Simple LBO question
Hi all,
following financial data for company A are given:
In Year 0:
Rev = 100 M$ growing by 10% CAGR
EBIT = 15% (constant margin throughout projection period)
D&A = 5 M$ (constant throughout projection period)
Inventory = 5 M$ (% of rev. constant)
A/R = 5 M$ (% of rev. constant)
A/P = 5 M$ (% of rev. constant)
CapEx = 6% of total rev (% of rev. constant)
Interest rate = 5% of total debt
Tax = 20%
Now company A will be bought for 5x EBITDA in Year 0 (i.e., 5 x 20 M$ = 100 M$) and sold for 8x EBITDA in Year 5.
For simplicity reasons, debt will be paydown after 5 years at once using all cash flow saved up to that point.
Question of the task: How much equity should be invested in Year 0 in order to get 2.5 MoM after sale of company A?

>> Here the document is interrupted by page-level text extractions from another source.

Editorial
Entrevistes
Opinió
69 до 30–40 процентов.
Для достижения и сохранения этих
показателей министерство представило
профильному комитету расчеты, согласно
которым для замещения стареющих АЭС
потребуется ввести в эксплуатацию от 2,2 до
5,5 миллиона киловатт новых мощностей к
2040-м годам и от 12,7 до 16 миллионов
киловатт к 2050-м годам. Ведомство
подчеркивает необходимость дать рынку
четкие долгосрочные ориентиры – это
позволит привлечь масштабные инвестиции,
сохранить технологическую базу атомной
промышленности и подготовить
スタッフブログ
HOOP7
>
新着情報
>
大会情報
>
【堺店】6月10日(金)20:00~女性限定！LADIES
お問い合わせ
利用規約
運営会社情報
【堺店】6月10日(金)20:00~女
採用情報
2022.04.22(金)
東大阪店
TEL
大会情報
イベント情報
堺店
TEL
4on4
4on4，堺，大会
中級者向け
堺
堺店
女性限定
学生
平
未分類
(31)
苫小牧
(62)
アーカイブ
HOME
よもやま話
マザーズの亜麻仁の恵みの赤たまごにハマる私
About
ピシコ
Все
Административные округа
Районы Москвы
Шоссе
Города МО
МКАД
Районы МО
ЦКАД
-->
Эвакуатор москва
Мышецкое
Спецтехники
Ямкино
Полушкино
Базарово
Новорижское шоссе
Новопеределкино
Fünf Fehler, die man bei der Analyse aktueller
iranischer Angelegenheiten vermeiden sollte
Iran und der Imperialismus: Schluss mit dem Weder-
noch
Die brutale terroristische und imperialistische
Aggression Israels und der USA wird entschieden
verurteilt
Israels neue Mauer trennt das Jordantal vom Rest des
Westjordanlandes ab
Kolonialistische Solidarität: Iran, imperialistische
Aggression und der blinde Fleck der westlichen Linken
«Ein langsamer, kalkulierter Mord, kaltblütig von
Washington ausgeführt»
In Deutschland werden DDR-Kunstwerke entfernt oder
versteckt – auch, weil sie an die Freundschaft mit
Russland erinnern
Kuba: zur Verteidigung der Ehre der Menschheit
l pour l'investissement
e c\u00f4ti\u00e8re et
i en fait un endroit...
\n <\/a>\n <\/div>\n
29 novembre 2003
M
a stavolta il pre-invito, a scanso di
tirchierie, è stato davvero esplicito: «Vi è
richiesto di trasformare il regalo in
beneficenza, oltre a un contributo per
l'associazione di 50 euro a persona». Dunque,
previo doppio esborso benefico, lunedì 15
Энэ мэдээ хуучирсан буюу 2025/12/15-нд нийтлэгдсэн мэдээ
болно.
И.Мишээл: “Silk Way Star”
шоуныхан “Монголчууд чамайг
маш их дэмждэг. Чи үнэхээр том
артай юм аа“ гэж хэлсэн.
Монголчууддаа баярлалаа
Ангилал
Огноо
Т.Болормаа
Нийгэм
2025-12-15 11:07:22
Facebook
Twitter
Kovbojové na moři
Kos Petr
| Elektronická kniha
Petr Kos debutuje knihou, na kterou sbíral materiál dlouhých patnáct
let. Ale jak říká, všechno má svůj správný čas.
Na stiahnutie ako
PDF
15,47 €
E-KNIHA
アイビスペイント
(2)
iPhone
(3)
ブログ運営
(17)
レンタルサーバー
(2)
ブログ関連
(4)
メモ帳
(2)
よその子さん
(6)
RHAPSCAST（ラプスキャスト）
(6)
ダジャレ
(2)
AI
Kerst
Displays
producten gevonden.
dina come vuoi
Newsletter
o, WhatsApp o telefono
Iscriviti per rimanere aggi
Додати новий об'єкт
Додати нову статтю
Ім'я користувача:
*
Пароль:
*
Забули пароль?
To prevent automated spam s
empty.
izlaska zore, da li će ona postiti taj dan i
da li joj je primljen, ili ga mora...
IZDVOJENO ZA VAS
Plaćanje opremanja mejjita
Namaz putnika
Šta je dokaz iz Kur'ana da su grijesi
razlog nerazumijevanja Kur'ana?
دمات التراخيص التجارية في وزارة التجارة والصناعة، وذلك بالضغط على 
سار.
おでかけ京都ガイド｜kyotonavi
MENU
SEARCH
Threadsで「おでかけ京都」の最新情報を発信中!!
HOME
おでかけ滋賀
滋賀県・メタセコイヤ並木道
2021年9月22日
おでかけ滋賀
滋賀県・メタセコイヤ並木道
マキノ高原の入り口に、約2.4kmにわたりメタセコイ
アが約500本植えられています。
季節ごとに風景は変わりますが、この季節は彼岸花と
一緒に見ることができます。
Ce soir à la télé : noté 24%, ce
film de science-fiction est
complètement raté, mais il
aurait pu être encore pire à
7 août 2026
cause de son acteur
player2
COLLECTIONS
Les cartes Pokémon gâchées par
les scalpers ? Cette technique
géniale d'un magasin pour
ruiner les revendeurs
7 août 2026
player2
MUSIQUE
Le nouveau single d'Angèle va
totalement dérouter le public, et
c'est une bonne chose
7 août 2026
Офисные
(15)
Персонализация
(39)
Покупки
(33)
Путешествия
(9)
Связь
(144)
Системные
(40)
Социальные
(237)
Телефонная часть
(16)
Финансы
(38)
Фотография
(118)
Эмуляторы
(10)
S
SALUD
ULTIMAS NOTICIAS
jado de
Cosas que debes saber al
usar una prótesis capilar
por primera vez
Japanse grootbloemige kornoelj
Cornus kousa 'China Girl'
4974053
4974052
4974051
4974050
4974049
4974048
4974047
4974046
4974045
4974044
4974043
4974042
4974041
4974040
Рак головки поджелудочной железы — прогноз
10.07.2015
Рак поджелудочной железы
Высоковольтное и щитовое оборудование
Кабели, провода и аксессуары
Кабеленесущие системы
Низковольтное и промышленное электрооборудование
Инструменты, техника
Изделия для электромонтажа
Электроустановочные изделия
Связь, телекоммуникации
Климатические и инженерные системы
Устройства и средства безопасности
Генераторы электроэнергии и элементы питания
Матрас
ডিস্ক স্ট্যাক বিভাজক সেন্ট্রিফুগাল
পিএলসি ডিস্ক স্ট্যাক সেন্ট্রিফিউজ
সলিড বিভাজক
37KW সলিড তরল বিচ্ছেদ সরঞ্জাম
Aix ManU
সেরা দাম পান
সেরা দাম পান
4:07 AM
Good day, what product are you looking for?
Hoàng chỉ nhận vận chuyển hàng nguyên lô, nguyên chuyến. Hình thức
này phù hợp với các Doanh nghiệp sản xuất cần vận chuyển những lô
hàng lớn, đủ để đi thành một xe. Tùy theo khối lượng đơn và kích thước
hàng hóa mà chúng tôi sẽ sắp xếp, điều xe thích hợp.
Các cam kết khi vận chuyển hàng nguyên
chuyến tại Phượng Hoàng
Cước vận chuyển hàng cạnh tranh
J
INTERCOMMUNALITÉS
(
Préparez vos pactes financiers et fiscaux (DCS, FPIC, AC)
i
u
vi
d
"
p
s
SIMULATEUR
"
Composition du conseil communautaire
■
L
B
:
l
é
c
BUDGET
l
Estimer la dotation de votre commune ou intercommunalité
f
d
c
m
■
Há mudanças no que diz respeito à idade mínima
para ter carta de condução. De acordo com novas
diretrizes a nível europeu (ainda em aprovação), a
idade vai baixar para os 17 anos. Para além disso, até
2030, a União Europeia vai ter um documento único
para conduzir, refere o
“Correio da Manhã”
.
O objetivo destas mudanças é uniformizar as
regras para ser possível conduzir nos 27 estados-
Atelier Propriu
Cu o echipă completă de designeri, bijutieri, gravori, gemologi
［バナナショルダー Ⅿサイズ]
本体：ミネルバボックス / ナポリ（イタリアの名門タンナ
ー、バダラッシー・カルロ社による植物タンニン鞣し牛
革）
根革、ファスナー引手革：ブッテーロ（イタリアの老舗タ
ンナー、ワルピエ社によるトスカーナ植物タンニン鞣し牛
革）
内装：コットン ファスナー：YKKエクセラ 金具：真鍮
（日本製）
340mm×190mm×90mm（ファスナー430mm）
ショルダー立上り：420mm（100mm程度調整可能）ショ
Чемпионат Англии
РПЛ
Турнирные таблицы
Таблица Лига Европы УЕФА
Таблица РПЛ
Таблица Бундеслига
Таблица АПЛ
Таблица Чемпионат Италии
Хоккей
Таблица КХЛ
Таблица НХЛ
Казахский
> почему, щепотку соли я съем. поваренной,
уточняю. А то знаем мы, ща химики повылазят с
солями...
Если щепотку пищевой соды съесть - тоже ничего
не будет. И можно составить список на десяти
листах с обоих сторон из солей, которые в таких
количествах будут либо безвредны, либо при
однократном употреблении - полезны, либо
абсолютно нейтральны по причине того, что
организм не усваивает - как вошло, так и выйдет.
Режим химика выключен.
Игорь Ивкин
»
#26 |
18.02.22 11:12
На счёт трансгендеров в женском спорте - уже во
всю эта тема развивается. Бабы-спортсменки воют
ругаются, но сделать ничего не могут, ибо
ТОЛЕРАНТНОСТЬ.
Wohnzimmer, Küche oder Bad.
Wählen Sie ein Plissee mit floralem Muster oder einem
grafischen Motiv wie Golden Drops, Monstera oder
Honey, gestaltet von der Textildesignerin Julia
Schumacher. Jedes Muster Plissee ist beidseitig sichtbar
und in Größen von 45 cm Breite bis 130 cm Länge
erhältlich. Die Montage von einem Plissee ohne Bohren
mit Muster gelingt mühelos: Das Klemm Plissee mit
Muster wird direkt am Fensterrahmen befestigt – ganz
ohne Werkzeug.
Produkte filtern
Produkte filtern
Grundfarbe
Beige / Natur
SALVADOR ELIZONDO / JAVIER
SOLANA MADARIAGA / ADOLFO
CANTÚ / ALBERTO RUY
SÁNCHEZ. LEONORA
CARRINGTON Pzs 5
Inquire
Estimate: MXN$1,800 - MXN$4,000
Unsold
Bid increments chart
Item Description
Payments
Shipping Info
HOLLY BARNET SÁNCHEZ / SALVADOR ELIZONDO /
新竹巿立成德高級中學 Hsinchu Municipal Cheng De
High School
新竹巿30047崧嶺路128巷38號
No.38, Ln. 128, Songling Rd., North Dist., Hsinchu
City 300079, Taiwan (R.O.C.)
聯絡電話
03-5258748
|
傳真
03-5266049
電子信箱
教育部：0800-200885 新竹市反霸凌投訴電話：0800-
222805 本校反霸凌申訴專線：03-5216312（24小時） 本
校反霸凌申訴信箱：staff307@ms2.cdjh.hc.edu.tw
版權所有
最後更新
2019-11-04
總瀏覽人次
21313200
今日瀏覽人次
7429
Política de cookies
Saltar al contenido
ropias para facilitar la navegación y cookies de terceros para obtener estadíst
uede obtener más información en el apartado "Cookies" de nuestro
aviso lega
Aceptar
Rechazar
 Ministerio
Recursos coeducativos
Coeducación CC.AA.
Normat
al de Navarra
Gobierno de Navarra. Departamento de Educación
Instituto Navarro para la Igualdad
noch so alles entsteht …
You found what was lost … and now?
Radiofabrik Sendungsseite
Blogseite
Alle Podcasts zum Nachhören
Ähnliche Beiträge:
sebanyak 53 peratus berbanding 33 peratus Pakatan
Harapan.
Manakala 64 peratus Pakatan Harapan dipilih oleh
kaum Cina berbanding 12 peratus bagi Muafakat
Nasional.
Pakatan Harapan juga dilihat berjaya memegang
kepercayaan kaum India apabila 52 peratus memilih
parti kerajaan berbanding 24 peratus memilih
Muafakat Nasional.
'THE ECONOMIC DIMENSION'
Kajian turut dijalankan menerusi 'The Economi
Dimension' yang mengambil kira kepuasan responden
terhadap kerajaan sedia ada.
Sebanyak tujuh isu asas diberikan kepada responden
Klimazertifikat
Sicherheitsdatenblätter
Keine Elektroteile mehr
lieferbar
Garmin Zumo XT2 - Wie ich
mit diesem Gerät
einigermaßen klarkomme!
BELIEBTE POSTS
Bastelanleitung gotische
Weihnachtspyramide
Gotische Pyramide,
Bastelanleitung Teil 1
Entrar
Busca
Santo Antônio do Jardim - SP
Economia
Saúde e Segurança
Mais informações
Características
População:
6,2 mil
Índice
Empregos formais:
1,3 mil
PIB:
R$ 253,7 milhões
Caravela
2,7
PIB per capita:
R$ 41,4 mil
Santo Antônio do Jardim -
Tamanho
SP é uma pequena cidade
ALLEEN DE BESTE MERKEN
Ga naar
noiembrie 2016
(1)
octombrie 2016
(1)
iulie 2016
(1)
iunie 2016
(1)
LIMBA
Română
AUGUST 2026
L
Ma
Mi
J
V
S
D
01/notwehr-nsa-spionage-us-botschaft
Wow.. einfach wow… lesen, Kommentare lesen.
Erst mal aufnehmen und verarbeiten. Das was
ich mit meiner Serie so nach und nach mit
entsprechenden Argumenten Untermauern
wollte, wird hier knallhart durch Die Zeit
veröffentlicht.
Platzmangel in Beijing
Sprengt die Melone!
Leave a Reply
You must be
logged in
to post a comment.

Now what I did: I assumed that the purchase of company A is done completely with debt (i.e., 100 M$ debt and interest expense of 5 M$ every year) and got to 42 M$ as total cash flow saved after 5 years.
With an EBITDA of 29 M$ in Year 5, company A would be sold for 232 M$. Now, using 42 M$ to pay down debt would leave us 58 M$ of debt.
Thus, 232 M$ Enterprise Value - 58 M$ net debt = 174 M$ equity value.
174 M$ Equity Value divided by 2.5 MoM equals ~70M$ equity value in Year 0.
So is this (70 M$ equity) the answer to the question of the task? Or what do I need to do in order to answer this?
I'm struggling to understand the connection between the calculated 70 M$ equity value in Year 0 and my initial assumption that the purchase price 100 M$ was completely financed with debt (i.e., equity should be 0 M$, shouldn't it?)?
Your help is much appreciated!
Best and thanks,
Andy